Re: About the conflict between XFS inode recycle and VFS rcu-walk

Dave Chinner <david@xxxxxxxxxxxxx> · Tue, 28 May 2024 12:10:35 +1000

On Mon, May 27, 2024 at 09:56:15PM +0800, Jinliang Zheng wrote:
> On Mon, 27 May 2024 at 19:41:18 +1000, Dave Chinner wrote:
> > On Thu, May 16, 2024 at 03:23:40PM +0800, Ian Kent wrote:
> > > On 16/5/24 15:08, Ian Kent wrote:
> > > > On 16/5/24 12:56, Jinliang Zheng wrote:
> > > > In any case what you say is indeed correct, so the comment isn't
> > > > important.
> > > > 
> > > > 
> > > > Fact is it is still a race between the lockless path walk and inode
> > > > eviction
> > > > 
> > > > and xfs recycling. I believe that the xfs recycling code is very hard to
> > > > fix.
> > 
> > Not really for this case. This is simply concurrent pathwalk lookups
> > occurring just after the inode has been evicted from the VFS inode
> > cache. The first lookup hits the XFS inode cache, sees
> > XFS_IRECLAIMABLE, and it then enters xfs_reinit_inode() to
> > reinstantiate the VFS inode to an initial state. The Xfs inode
> > itself is still valid as it hasn't reached the XFS_IRECLAIM state
> > where it will be torn down and freed.
> > 
> > Whilst we are running xfs_reinit_inode(), a second RCU pathwalk has
> > been run and that it is trying to call ->get_link on that same
> > inode. Unfortunately, the first lookup has just set inode->f_ops =
> > &empty_fops as part of the VFS inode reinit, and that then triggers
> > the null pointer deref.
> 
> The RCU pathwalk must occur before xfs_reinit_inode(), and must obtain the
> target inode before xfs_reinit_inode().

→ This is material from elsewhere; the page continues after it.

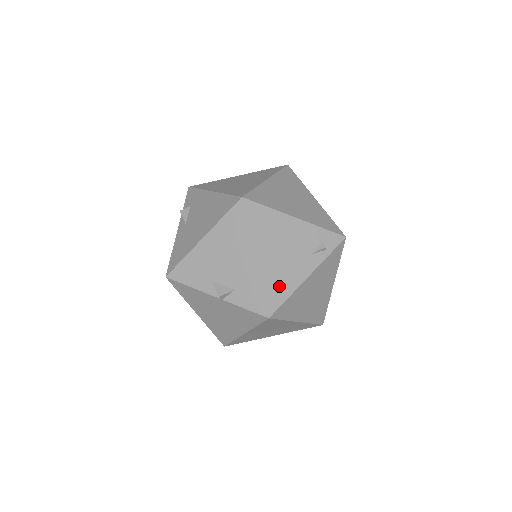
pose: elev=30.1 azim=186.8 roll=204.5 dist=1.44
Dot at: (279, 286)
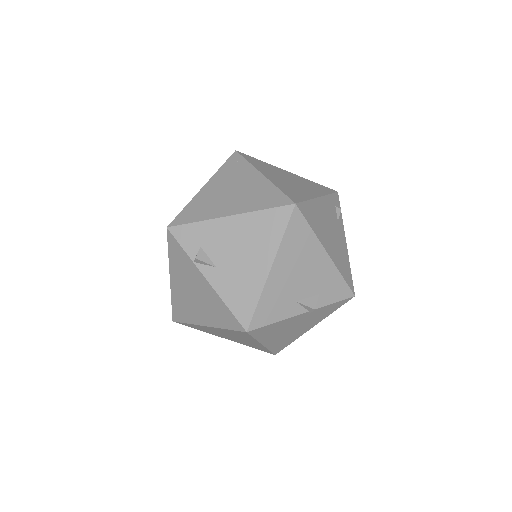
Dot at: (344, 265)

I'm not sure I follow - xfs_reinit_inode() typically occurs during a
pathwalk when no dentry for the given path component is found in the
dcache. Hence it has to create the dentry and look up the inode.
i.e.

walk_component()
  lookup_fast() -> doesn't find a valid cached dentry
  lookup_slow()
    inode_lock_shared(parent)
    parent->i_op->lookup(child)
      xfs_vn_lookup()
        xfs_lookup()
          xfs_iget(child)	<<<< inode may not exist until here
            xfs_iget_recycle(child)
	      xfs_reinit_inode(child)
    inode_unlock_shared(parent)

The path you are indicating is going wrong is:

link_path_walk()
  walk_component()
    <find child dentry>
    step_into(child)
      if (!d_is_symlink(child dentry)) {
        ....
        return
      }
      pick_link(child)
        if (!inode->i_link)
          inode->i_op->get_link()   <<<< doesn't exist, not a symlink inode

This implies that lookup_fast() found a symlink dentry with a
d_inode pointer to something that wasn't a symlink. That doesn't
mean that anything has gone wrong with xfs inode recycling within an
RCU grace period.

For example, d_is_symlink() looks purely at the dentry state and
assumes that it matches the dentry->d_inode attached to it:

#define DCACHE_ENTRY_TYPE               (7 << 20) /* bits 20..22 are for storing type: */
#define DCACHE_MISS_TYPE                (0 << 20) /* Negative dentry */
#define DCACHE_WHITEOUT_TYPE            (1 << 20) /* Whiteout dentry (stop pathwalk) */
#define DCACHE_DIRECTORY_TYPE           (2 << 20) /* Normal directory */
#define DCACHE_AUTODIR_TYPE             (3 << 20) /* Lookupless directory (presumed automount) */
#define DCACHE_REGULAR_TYPE             (4 << 20) /* Regular file type */
#define DCACHE_SPECIAL_TYPE             (5 << 20) /* Other file type */
#define DCACHE_SYMLINK_TYPE             (6 << 20) /* Symlink */

static inline unsigned __d_entry_type(const struct dentry *dentry)
{
        return dentry->d_flags & DCACHE_ENTRY_TYPE;
}

static inline bool d_is_symlink(const struct dentry *dentry)
{
        return __d_entry_type(dentry) == DCACHE_SYMLINK_TYPE;
}

This is a valid optimisation and good for performance, but it does
make it susceptible to memory corruption based failues. i.e.  a
single bit memory corruption can change a DCACHE_DIRECTORY_TYPE
dentry to look like a DCACHE_SYMLINK_TYPE dentry, and then the code
calls pick_link() on a dentry that points to a directory inode and
not a symlink inode.

Such a memory corruption would have an identical crash signature
to the stack trace you posted, hence I'd really like to have solid
confirmation that the crash you are seeing is actually a result of
inode recycling and not something else....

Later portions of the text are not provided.